OMAHA, Neb. — Nebraska’s first problem-solving court for military veterans charged with felonies has graduated its first four participants to complete the program.

The Douglas County Veterans Treatment Court held a ceremony Wednesday honoring the graduates and dismissing their charges, the Omaha World-Herald reported. The graduates were facing prison sentences before entering the diversion program.

The court requires participants to adhere to a strict regimen of keeping a job, treating addiction, paying restitution and frequently meeting with the judge. It’s the first of its kind to be funded by Nebraska lawmakers.

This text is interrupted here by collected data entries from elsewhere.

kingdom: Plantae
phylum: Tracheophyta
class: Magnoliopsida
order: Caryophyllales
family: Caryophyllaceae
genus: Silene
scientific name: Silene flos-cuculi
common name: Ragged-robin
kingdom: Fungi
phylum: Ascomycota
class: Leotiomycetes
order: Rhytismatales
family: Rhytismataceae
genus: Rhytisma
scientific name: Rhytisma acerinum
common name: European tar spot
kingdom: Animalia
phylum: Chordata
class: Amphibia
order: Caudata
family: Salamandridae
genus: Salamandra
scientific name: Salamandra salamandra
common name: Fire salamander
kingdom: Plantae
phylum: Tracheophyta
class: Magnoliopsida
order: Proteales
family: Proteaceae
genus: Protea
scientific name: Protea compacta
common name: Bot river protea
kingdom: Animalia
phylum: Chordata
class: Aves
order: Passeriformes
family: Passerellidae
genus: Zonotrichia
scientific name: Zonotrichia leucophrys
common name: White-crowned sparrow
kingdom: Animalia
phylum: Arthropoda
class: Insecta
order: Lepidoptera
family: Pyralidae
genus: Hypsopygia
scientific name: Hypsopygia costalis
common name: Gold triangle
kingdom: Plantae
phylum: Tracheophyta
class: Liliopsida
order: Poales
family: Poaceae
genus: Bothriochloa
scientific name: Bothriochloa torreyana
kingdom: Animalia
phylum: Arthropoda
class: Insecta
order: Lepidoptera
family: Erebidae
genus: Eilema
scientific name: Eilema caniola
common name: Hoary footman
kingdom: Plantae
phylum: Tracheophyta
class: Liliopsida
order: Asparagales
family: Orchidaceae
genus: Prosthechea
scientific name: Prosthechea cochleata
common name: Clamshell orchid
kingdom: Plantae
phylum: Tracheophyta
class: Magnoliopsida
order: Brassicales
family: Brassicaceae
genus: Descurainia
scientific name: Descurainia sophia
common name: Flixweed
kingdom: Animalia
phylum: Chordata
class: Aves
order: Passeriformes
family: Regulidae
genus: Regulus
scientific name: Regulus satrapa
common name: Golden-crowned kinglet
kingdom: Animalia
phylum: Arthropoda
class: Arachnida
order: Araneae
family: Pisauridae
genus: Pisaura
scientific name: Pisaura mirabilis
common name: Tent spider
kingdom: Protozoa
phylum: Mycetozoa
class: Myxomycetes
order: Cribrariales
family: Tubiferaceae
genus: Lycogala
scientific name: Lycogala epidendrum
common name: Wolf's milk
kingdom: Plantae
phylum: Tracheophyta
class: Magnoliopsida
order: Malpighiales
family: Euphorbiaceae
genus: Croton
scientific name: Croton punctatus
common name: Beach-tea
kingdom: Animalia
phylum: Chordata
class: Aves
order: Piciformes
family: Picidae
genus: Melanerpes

Larry Hart, one of the graduates, said his program included addiction recovery and treatment for post-traumatic stress disorder. Hart served two years in the Army. He said it’s helpful that the program also uses veterans as mentors and to provide legal support.

“One of the famous credos is never leave somebody behind,” Hart said. “We have kind of a trust between us that people in the military have.”

About two dozen veterans are currently participating in the treatment court, which is designed to handle about 30 people at a time.

District Judge Mark Ashford, who oversees the court, said he’s glad Nebraska funded the program because PTSD and substance abuse are pervasive among veterans.

“I’m convinced a couple of these folks wouldn’t even be alive today,” he said.

State Sen. John McCollister, who sponsored the bill creating the court, said the program is cost-effective and focuses on treatment, instead of punishment.

Nebraska Supreme Court Judge Stephanie Stacy said such diversion programs can reduce recidivism.

The graduates were given U.S. flags in wooden boxes and gold-colored dog tags that read, “Honor Restored,” for completing the court program.

Stacy told the graduates, “We are grateful for your service, and we are inspired by your example.”